A proposta de impor mandatos a membros de tribunais superiores, inclusive do Supremo Tribunal Federal (STF), tem ganhado força entre integrantes das principais Cortes do país e no Parlamento.
Pelo menos quatro ministros do Supremo se dizem
favoráveis à mudança — três deles na condição de anonimato. No Congresso, o
presidente do Senado, Rodrigo Pacheco (PSD-MG), vem sinalizando disposição em
pautar projeto sobre o tema.
Não há consenso sobre a extensão do mandato
a ser imposto e a discussão passa por propostas que vão de oito a 16 anos. Em
geral, juristas apenas concordam que a medida só deve valer para futuras
indicações, como forma de afastar o argumento de que a regra seria
inconstitucional.

- _REQUISITOS DO EXERCÍCIO_: Liste, na ordem em que aparecem, todos os números citados no trecho sobre mandatos para ministros de tribunais superiores, estejam eles escritos por extenso ou em algarismos.

- _INFORMAÇÕES FORNECIDAS_:
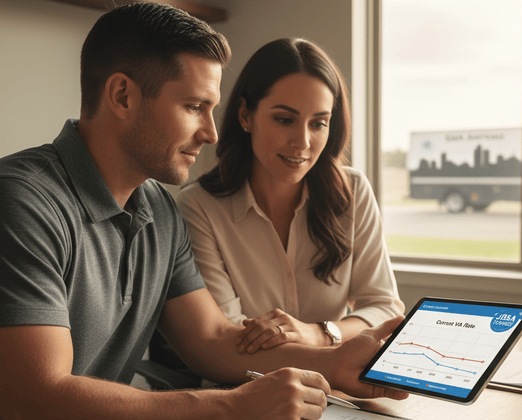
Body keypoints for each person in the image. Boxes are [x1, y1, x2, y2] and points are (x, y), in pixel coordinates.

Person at [0, 2, 407, 419]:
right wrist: (231, 405)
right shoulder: (22, 202)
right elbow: (33, 394)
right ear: (122, 96)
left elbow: (212, 340)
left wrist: (334, 364)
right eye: (194, 107)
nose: (211, 132)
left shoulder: (159, 208)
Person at [176, 38, 404, 355]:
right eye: (285, 119)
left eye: (319, 123)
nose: (303, 142)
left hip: (336, 388)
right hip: (243, 387)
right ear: (245, 116)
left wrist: (319, 334)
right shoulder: (198, 207)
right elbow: (231, 336)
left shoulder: (353, 192)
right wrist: (330, 350)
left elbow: (385, 309)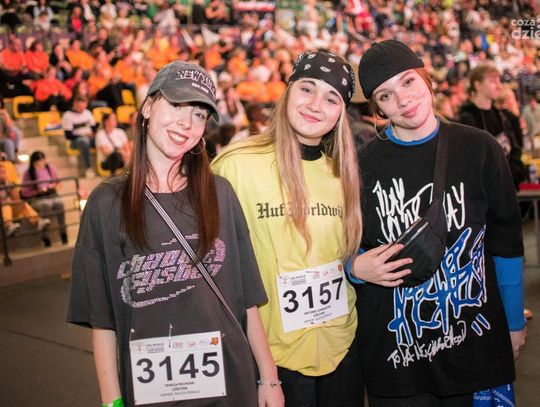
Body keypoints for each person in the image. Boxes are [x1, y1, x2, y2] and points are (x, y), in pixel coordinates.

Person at [67, 60, 284, 407]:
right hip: (151, 392)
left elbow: (246, 302)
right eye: (176, 105)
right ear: (148, 107)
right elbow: (102, 320)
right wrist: (111, 401)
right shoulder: (105, 203)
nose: (186, 123)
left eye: (198, 114)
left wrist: (269, 379)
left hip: (230, 384)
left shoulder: (221, 193)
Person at [351, 39, 526, 406]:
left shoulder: (479, 149)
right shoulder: (362, 165)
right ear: (377, 108)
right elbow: (342, 247)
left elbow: (506, 243)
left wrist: (513, 322)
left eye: (408, 82)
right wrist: (353, 267)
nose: (402, 100)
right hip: (396, 357)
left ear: (425, 78)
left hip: (474, 348)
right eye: (385, 95)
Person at [212, 51, 364, 406]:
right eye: (307, 89)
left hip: (341, 349)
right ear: (287, 92)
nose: (315, 105)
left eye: (331, 98)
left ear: (341, 113)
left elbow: (341, 256)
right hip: (270, 359)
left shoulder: (343, 174)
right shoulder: (236, 166)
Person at [458, 64, 526, 189]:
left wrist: (513, 172)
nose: (499, 86)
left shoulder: (501, 115)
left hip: (507, 184)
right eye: (492, 81)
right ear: (478, 85)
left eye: (498, 81)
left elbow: (514, 148)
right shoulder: (468, 118)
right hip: (485, 188)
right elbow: (472, 159)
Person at [20, 151, 68, 245]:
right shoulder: (28, 173)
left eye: (42, 160)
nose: (40, 163)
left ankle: (63, 233)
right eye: (38, 161)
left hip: (51, 194)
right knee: (45, 205)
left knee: (59, 203)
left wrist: (52, 187)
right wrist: (37, 191)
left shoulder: (50, 168)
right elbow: (24, 192)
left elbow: (58, 183)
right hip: (37, 198)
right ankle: (45, 237)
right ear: (33, 162)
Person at [0, 165, 51, 242]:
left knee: (21, 203)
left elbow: (16, 198)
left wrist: (9, 186)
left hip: (8, 211)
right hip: (3, 210)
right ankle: (8, 226)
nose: (3, 174)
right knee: (5, 205)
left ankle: (37, 221)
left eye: (4, 172)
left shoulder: (7, 183)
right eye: (1, 172)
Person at [61, 95, 97, 178]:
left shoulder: (87, 112)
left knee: (101, 138)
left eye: (84, 106)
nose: (82, 109)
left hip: (90, 138)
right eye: (80, 106)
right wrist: (83, 135)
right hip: (75, 141)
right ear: (75, 104)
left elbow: (94, 128)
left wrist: (94, 134)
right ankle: (88, 168)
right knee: (84, 141)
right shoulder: (67, 115)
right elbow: (68, 136)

- _SUA RESPOSTA_: quatro, três, oito, 16